The south is also critical to the BJP’s strategy of crushing Congress as India’s only other truly national political force.

The party of the Nehru-Gandhi dynasty, once one of the most formidable electoral machines in the world, is now attempting to hold off a BJP onslaught and rebuild for the future after returning just 52 MPs at the last election.

More than half its seats are in the south, including since 2019 that of its leader Rahul Gandhi, who lost the Uttar Pradesh constituency previously held by his mother, father and uncle — but won a safe back-up seat in the friendlier terrain of Kerala.

In its southern strategy, the BJP has adapted to focus more on the economy and less on religion and conservative nationalist ideology. Modi has, however, maintained his combative approach to the region’s leaders. When several state chiefs protested in New Delhi about taxation and withheld federal funding for local projects, he accused them of seeking to “break the nation”.

The party rejects criticisms made by detractors in the south. It insists that tax shares are fair, that several corruption investigations of opposition leaders in the south are independent, and that it promotes neglected Hindu interests but does not foment religious strife.

Suresh Kochattil, a BJP social media strategist in the south, predicted that the party would poll strongly in Karnataka and pick up seats elsewhere.

“When voters make their choice, the achievements of PM Modi and his government will be more attractive than the non-record of a serial loser like Rahul Gahul,” he said.

But Uttam Kumar Reddy, a senior figure in the Congress government in Telangana, said the opposition was on course for an improved vote tally.

“The BJP may have achieved some electoral success in the north by trying to divide society on religious lines and identity politics, but that strategy has been consistently proven not to work in the south,” he said.

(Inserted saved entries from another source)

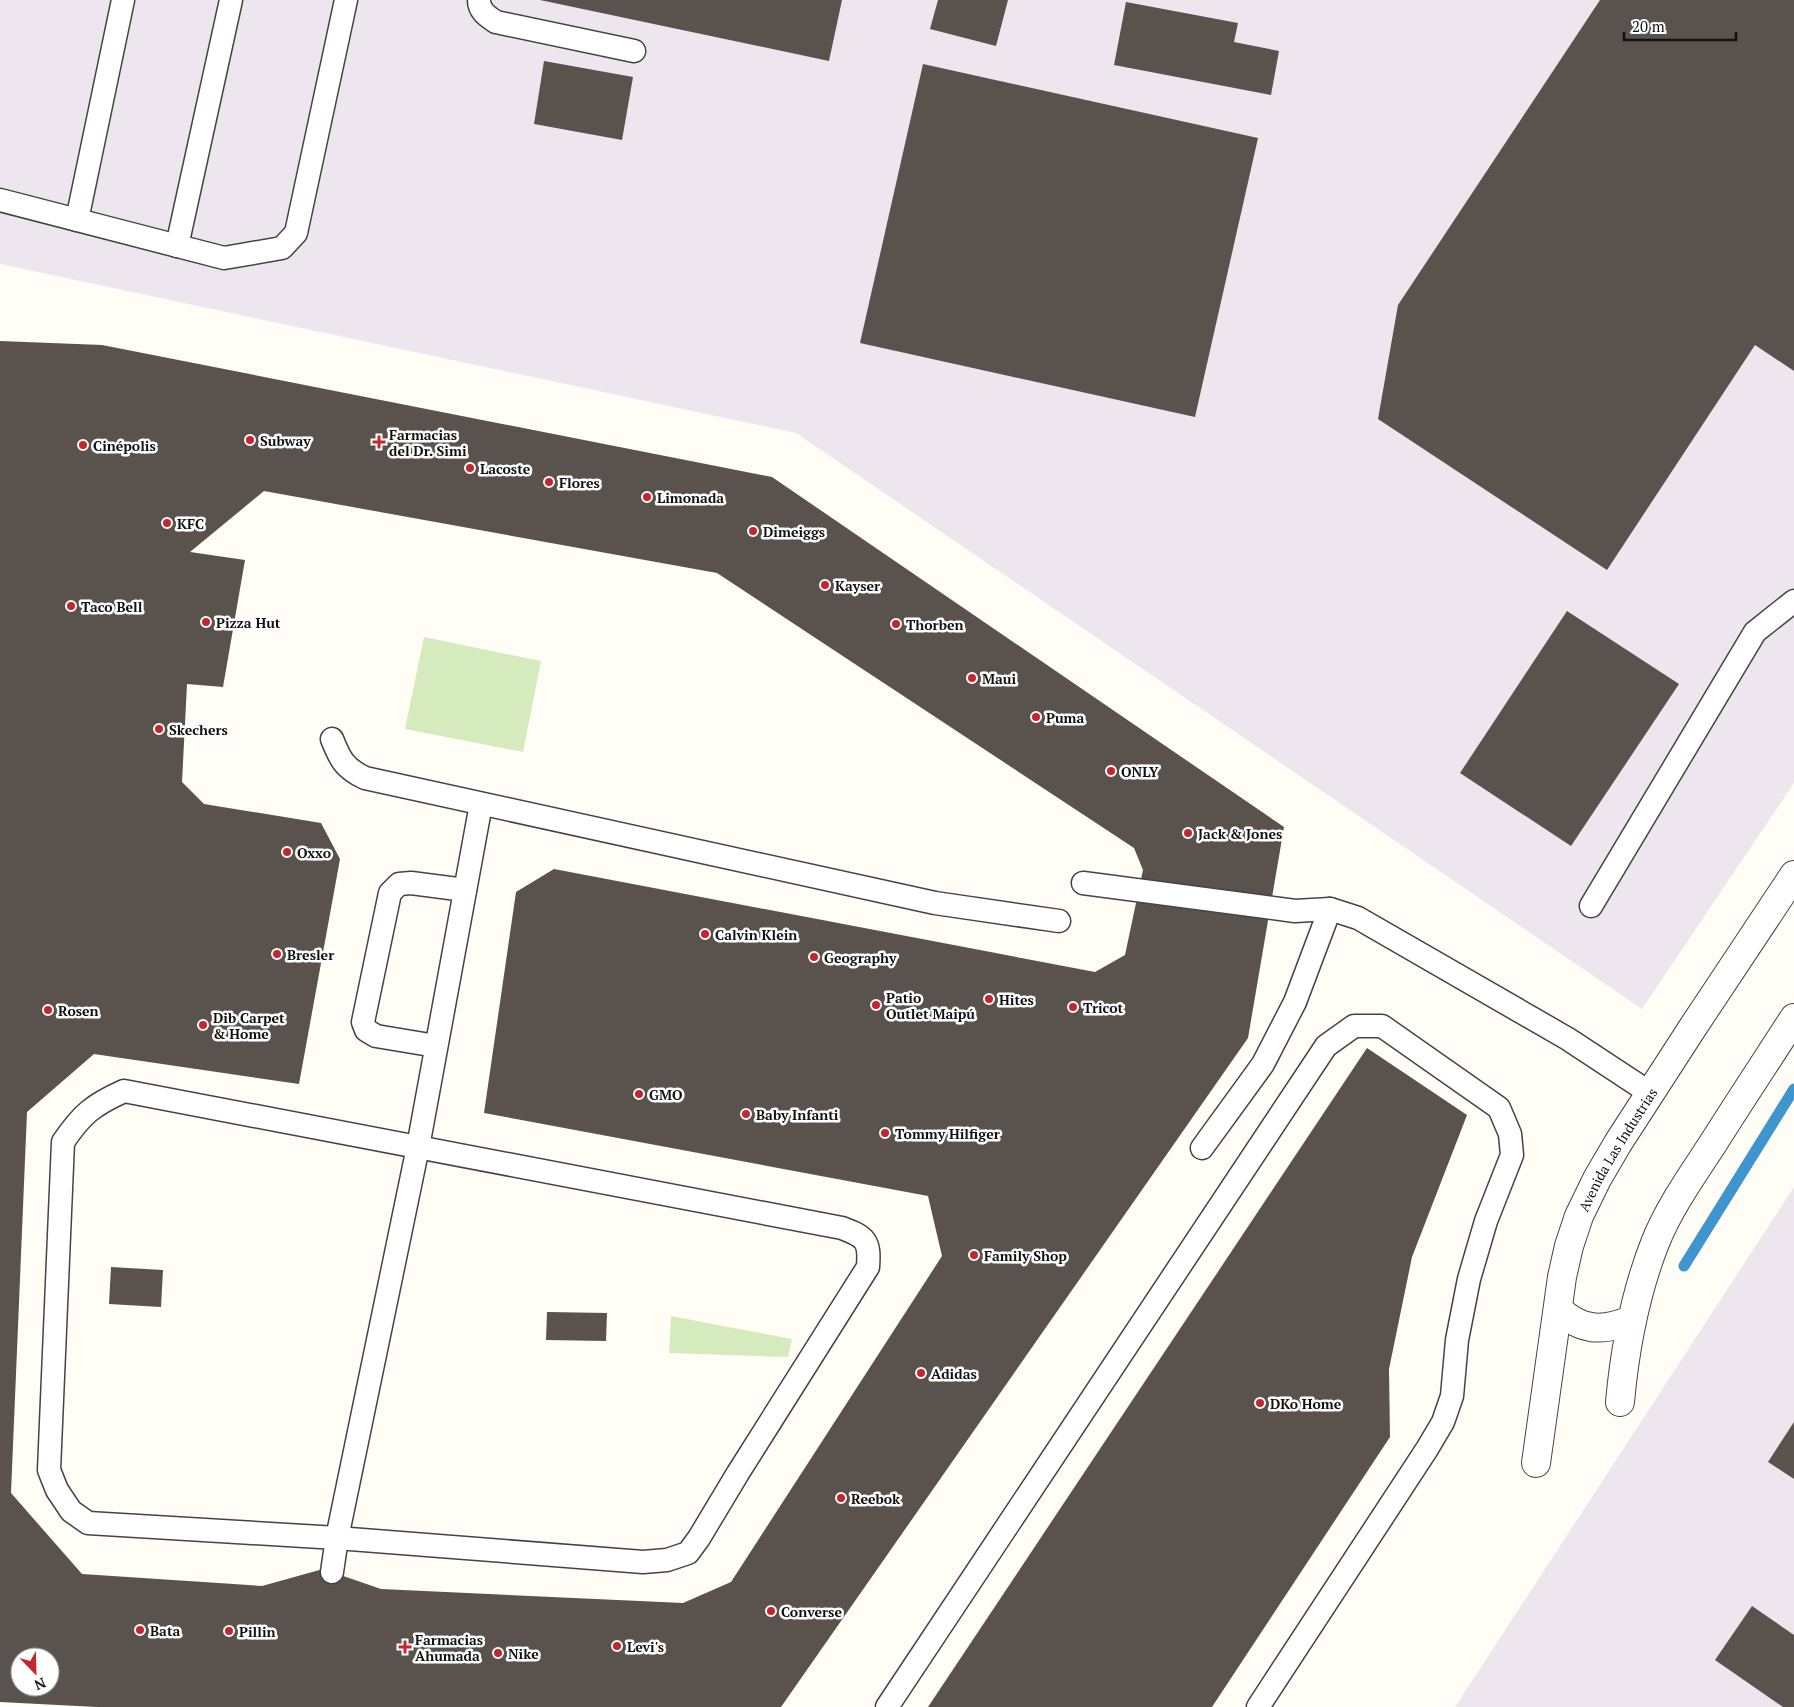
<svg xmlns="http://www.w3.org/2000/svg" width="1794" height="1707" font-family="'PT Serif',serif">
<rect width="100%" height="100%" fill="#fffdf5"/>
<!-- industrial -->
<g fill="#eee6ef">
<polygon points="0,0 1794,0 1794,783 1642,1009 796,433 0,264"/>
<polygon points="1794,1187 1794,1707 1455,1707"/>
</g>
<!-- green -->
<g fill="#d5ebbd">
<polygon points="424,637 541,661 523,752 405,729"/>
<polygon points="671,1316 792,1339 788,1357 669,1353"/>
</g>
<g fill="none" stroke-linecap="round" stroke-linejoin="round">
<!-- stream -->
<polyline stroke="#3f96cf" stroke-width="11" points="1684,1266 1794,1089"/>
</g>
<!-- building -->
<g fill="#5a524d" fill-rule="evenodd">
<polygon points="540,0 842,0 829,61"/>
<polygon points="938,0 1008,0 996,46 930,29"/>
<polygon points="1600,0 1794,0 1794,371 1755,345 1607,570 1378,419 1398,305"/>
<polygon points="1126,2 1238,23 1234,42 1279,51 1271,95 1114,65"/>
<polygon points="544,61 633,77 622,140 534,124"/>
<polygon points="923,64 1258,138 1195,417 860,343"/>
<path d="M0,341L102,345L772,477L1284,827L1248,1038L781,1707H97L0,1702ZM264,491L717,573L1134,848L1143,870L1125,955L1095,972L554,869L516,892L484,1113L928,1196L942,1256L731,1582L683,1603L381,1589L323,1569L262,1586L82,1574L11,1493L27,1112L94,1054L299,1084L340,859L321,823L204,804L182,782L187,684L223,687L245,560L190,552ZM20,1657H50V1687H20Z"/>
<polygon points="1567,611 1679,684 1571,846 1460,773"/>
<polygon points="1367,1048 1467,1115 1412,1257 1389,1369 1390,1437 1212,1707 928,1707"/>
<polygon points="111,1267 163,1270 161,1307 109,1304"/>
<polygon points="547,1312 607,1313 606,1341 546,1340"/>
<polygon points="1794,1422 1794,1479 1768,1462"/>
<polygon points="1752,1606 1794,1635 1794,1707 1783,1707 1715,1660"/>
</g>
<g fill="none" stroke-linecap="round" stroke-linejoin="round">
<defs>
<g id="lane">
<path d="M479,0C479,11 487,16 496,22L634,51"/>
<polyline points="0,200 224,258 282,248 296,233 346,0"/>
<polyline points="77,220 123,0"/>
<polyline points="177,246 231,0"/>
<path d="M332,739C340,759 344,768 365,778L935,903L1059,921"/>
<polyline points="1083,883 1295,911 1330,909 1358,918 1568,1039 1650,1093"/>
<polyline points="1591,906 1755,632 1794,601"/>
<polyline points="436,1046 376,1036 366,1030 363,1022 390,893 399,884 411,883 465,890"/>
<path d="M124,1091L842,1228C866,1237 870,1241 868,1267L738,1473L699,1538L688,1553L667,1560L643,1562L337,1538L88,1523L71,1511L57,1490L49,1470L63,1142C82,1114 93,1105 124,1091Z"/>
<polyline points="1202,1148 1263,1064 1295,1002 1330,909"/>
<polyline points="332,1572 337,1538 418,1147 481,804"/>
<polyline points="887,1707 1326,1046 1354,1026 1382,1026 1499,1108 1510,1134 1512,1155 1486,1221 1469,1279 1457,1340 1452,1396 1443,1422 1427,1449 1258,1707"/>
</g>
<g id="street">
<path d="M1558,1309C1581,1331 1602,1332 1631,1320"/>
<path d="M1620,1402C1625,1347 1635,1294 1655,1243C1669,1208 1691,1177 1712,1145C1739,1102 1767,1060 1794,1018"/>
<path id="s1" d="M1536,1463L1562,1277L1569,1246L1579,1216L1597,1179L1618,1143L1693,1027L1794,875"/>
</g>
</defs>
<!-- lane casing -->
<use href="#lane" stroke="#444" stroke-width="25"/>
<!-- street casing -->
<use href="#street" stroke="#444" stroke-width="30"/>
<!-- lane -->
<use href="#lane" stroke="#fff" stroke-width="22"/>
<!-- street -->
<use href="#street" stroke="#fff" stroke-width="28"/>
</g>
<!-- markers -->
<g fill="#c4262e" stroke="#fff" stroke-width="2">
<circle cx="250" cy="440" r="5"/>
<path d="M376.5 434.5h5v5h5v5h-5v5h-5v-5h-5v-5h5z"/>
<circle cx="83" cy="445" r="5"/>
<circle cx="470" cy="468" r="5"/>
<circle cx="549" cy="482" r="5"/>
<circle cx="647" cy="497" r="5"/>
<circle cx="167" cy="523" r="5"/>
<circle cx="753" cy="531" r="5"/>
<circle cx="825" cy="585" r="5"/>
<circle cx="71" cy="606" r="5"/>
<circle cx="206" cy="622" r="5"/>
<circle cx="896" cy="624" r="5"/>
<circle cx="972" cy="678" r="5"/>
<circle cx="1036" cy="717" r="5"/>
<circle cx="159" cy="729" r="5"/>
<circle cx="1111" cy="771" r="5"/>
<circle cx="1188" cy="833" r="5"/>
<circle cx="287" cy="852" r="5"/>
<circle cx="705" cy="934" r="5"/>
<circle cx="277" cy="954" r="5"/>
<circle cx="814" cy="957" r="5"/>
<circle cx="989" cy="999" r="5"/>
<circle cx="876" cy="1005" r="5"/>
<circle cx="1073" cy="1007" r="5"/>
<circle cx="48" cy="1010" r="5"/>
<circle cx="203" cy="1025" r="5"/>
<circle cx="639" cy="1094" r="5"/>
<circle cx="746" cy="1114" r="5"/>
<circle cx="885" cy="1133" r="5"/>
<circle cx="974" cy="1255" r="5"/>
<circle cx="921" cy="1373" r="5"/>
<circle cx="1260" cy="1403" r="5"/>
<circle cx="841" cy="1498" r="5"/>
<circle cx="771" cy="1611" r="5"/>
<circle cx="140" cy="1630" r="5"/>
<circle cx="229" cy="1631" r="5"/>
<circle cx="617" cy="1646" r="5"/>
<path d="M402.5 1639.5h5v5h5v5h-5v5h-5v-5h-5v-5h5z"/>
<circle cx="498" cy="1653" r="5"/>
</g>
<g text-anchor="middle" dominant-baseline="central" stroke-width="5" stroke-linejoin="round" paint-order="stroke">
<!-- poi labels -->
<g font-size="14" font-weight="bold" fill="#111" stroke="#fff" text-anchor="start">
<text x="389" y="434">Farmacias<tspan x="389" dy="16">del Dr. Simi</tspan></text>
<text x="260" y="440">Subway</text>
<text x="93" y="445">Cinépolis</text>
<text x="480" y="468">Lacoste</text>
<text x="559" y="482">Flores</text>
<text x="657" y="497">Limonada</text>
<text x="177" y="523">KFC</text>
<text x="763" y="531">Dimeiggs</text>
<text x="835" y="585">Kayser</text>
<text x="81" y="606">Taco Bell</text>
<text x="216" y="622">Pizza Hut</text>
<text x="906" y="624">Thorben</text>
<text x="982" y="678">Maui</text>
<text x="1046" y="717">Puma</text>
<text x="169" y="729">Skechers</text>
<text x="1121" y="771">ONLY</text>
<text x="1198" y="833">Jack &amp; Jones</text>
<text x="297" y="852">Oxxo</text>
<text x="715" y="934">Calvin Klein</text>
<text x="287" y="954">Bresler</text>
<text x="824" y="957">Geography</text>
<text x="886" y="997">Patio<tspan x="886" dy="16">Outlet Maipú</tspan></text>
<text x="999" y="999">Hites</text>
<text x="1083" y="1007">Tricot</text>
<text x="58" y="1010">Rosen</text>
<text x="213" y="1017">Dib Carpet<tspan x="213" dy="16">&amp; Home</tspan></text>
<text x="649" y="1094">GMO</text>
<text x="756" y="1114">Baby Infanti</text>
<text x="895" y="1133">Tommy Hilfiger</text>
<text x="984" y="1255">Family Shop</text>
<text x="931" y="1373">Adidas</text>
<text x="1270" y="1403">DKo Home</text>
<text x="851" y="1498">Reebok</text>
<text x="781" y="1611">Converse</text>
<text x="150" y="1630">Bata</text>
<text x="239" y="1631">Pillin</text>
<text x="415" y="1639">Farmacias<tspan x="415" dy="16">Ahumada</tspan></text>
<text x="627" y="1646">Levi's</text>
<text x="508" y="1653">Nike</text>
</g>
<!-- street labels -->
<g font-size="14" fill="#111" stroke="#fff">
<text stroke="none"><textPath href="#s1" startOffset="328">Avenida Las Industrias</textPath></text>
</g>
</g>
<!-- north arrow -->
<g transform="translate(35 1672) rotate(157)"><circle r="24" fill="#ffffff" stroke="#a0a0a0"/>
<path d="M0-4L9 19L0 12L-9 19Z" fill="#c4262e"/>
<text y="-8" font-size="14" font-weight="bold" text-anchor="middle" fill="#111111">N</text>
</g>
<!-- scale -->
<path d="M1624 32v8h112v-8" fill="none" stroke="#111111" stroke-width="2.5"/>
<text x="1632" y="32" font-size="15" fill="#111111" stroke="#ffffff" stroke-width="4" paint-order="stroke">20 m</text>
</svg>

A new fault line is looming beyond this year’s election — the redrawing in 2026 of parliamentary constituency boundaries after a long-delayed national census. The south seems set to lose influence in the redistribution as its birthrates have fallen in recent years, another factor in its greater affluence.

MK Stalin, the Tamil Nadu chief minister, has described the shake-up as a “sword hanging over the south”.

But the south also poses its own threat to Modi and his grand ambitions to reshape the country. For the prime minister’s critics, it offers a model for a very different India, of a secular nation thriving economically and socially without the underpinning of Hindu nationalism. Combating that message is why Modi has made a southern breakthrough such a priority when polls open this week.